Wall Street is flooding Congress with lobbyists seeking to curtail key parts of the sweeping regulatory bill
Chris McGreal in Washington
guardian.co.uk } 27 April 2010
America's major banks are pouring millions of dollars into an apparently successful attempt to weaken Barack Obama's finance reform bill, currently stalled in Congress by Republican opposition.
In the face of deep public anger over the financial crisis and government bailouts, banks have flooded Congress with lobbyists seeking to curtail key parts of the sweeping regulatory bill – such as provisions to create an office for consumer protection and more strongly regulate the vast derivatives market.
JP Morgan Chase is at the forefront of lobby spending with $1.5m (£980,000) in the first quarter of this year alone – a sharp rise on the same period in 2009 – followed closely by Citigroup.
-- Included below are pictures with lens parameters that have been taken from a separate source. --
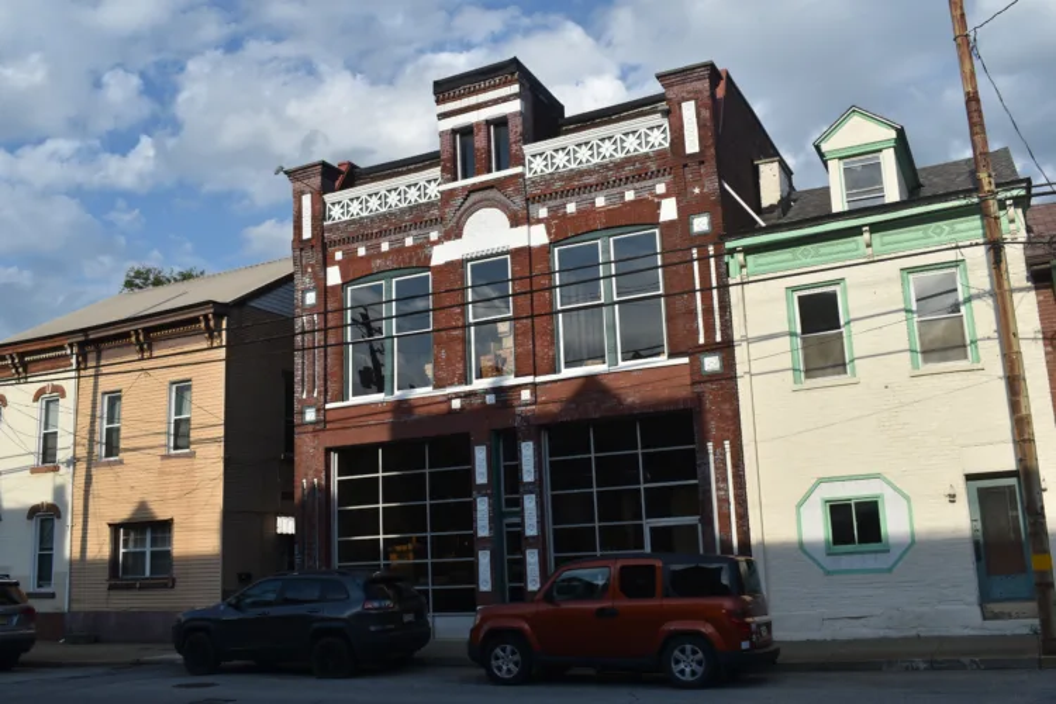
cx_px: 528
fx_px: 968
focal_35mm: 33
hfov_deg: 57.2
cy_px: 352
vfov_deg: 40.0
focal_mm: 22
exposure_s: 1/250
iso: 100
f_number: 8
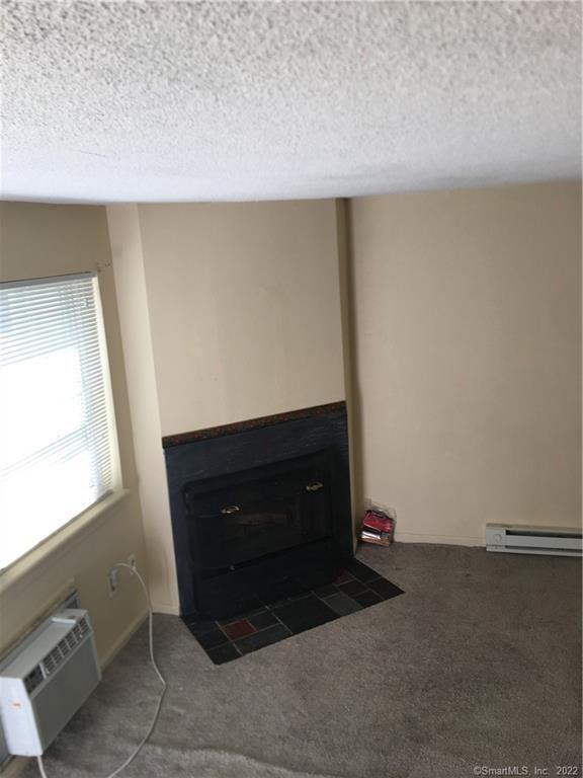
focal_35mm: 29
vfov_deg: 61.7
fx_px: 651
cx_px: 292
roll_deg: +1.4
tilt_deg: -11.1
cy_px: 389
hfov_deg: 48.2
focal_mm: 4.15
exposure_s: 1/60
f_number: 2.2
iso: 32
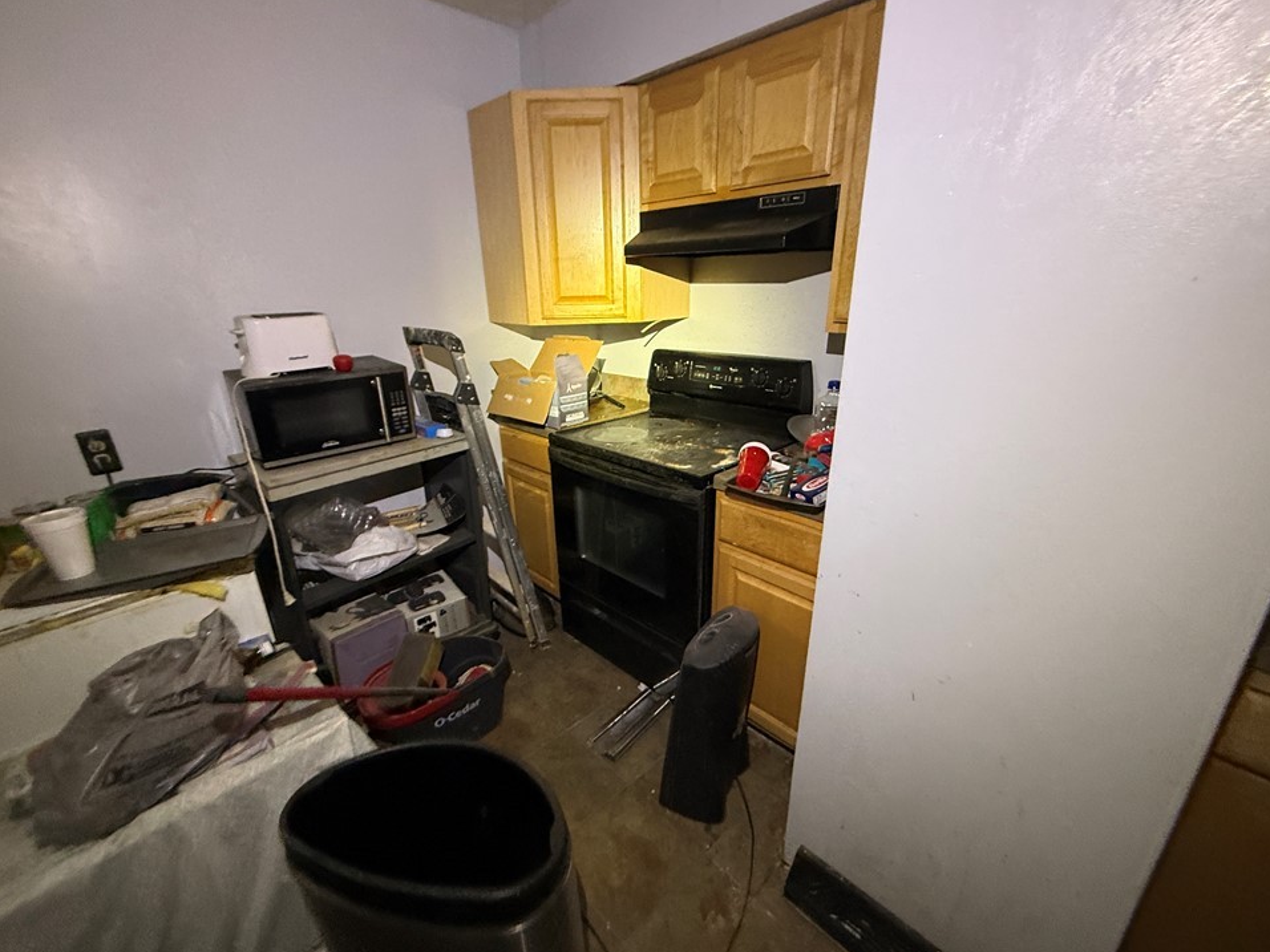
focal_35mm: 15
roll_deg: -1.4
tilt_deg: -23.1
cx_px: 636
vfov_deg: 81.7
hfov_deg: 98.2
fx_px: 550
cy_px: 483
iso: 400
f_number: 2.2
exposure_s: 1/64
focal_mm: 2.22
Credit Suisse and Goldman Sachs have also spent more than $1m on lobbying Congress this year, more than double their previous spending.
The banking industry is second only to healthcare interests in the amount it spends on political lobbying.
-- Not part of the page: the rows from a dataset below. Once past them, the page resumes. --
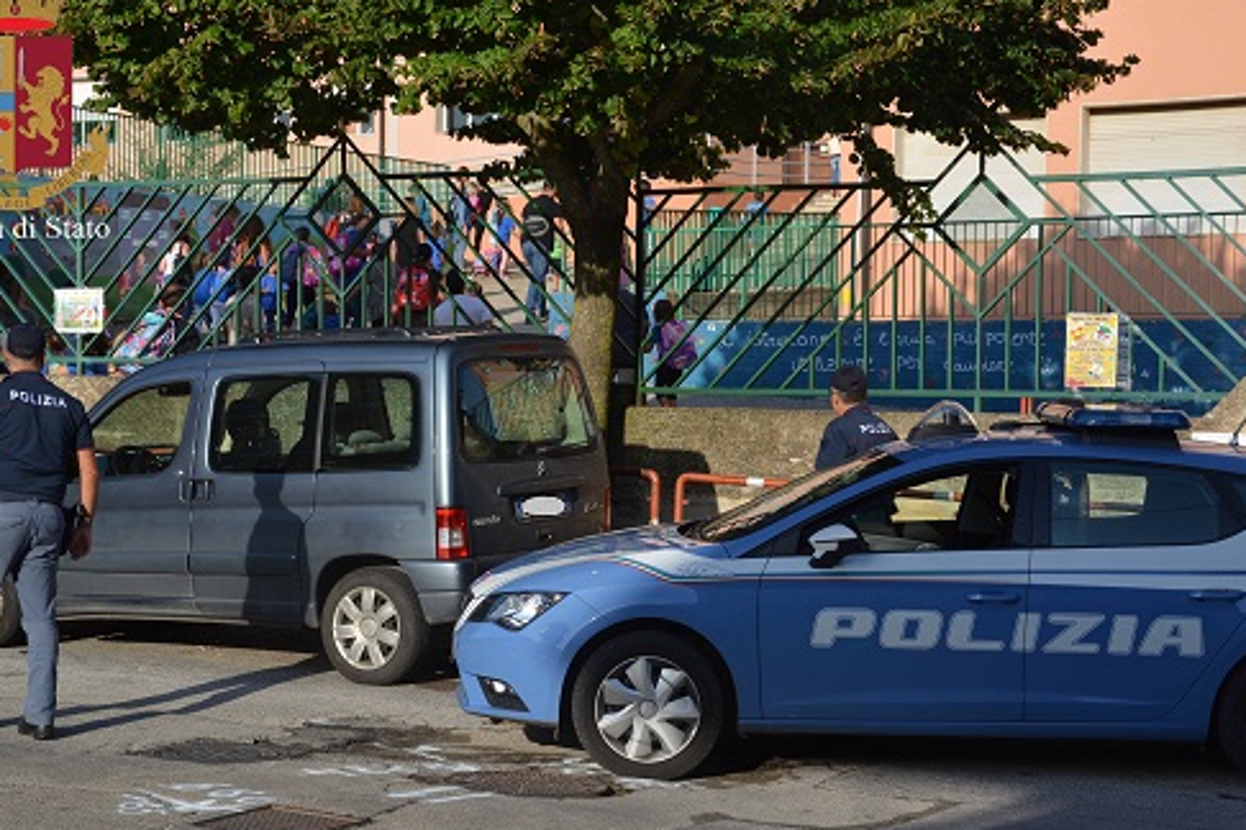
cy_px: 409
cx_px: 577
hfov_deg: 27.5
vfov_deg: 18.5
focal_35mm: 74
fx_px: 2545
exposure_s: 1/250
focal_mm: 45
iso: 180
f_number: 8
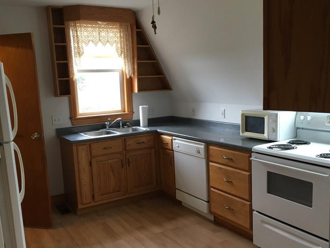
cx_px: 157
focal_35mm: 35
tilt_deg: -8.5
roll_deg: +2.7
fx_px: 334
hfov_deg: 52.6
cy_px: 135
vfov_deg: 40.7
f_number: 2.2
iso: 125
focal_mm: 4.15
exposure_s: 1/30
Last year, America's eight leading banks and finance houses spent $30m to influence legislation. The broader financial industry has more than 2,600 lobbyists registered with Congress.
The battle over the finance reform bill is principally driven by politics, with Republicans making a unified stand against it in an attempt to inflict an embarrassing defeat on Obama – or at least force a climbdown – ahead of the mid-term elections.
But Dave Levinthal of the Centre for Responsive Politics (CRP), which monitors the flow of lobby money, said that the influence of lobbyists swarming over Capitol Hill can be seen in the fate of individual elements of the legislation.
"It's remarkable that in a year in which the economy was in tatters that financial institutions would be spending more on lobbying than they ever have," he said. "We can tell that there are things that are not in the bill that would have been there if it wasn't for the concerted lobbying. Robust consumer protection for instance. It's very watered down."
Christopher Dodd, the chairman of the Senate banking committee who is a prime mover behind the legislation, in February criticised the "refusal of large (banking) firms to work constructively with Congress."
"Too many people in the industry have decided to invest in an army of lobbyists, whose only mission is to kill the common-sense financial reforms that we are working so hard up here to try to achieve," he said.
In parallel with the vast amounts poured into direct lobbying, the finance industry has also steered funds to individual members of Congress in campaign contributions, albeit with mixed results.
According to the CRP, major donors gave more to Democrats than Republicans, with JP Morgan Chase again at the forefront. Foreign-owned banks are also involved. The Royal Bank of Scotland has made $111,650 in political donations so far this year, the vast bulk of it to Democrats.
The single largest recipient of banking donations is Dodd, who has taken a total of $1.2m for his campaign fund.
Levinthal said individual campaign donations buy access even if they do not always have the intended influence over the outcome of legislation.
During his presidential election campaign, Obama received $39m from the finance and insurance industry, including nearly $1m from Goldman Sachs.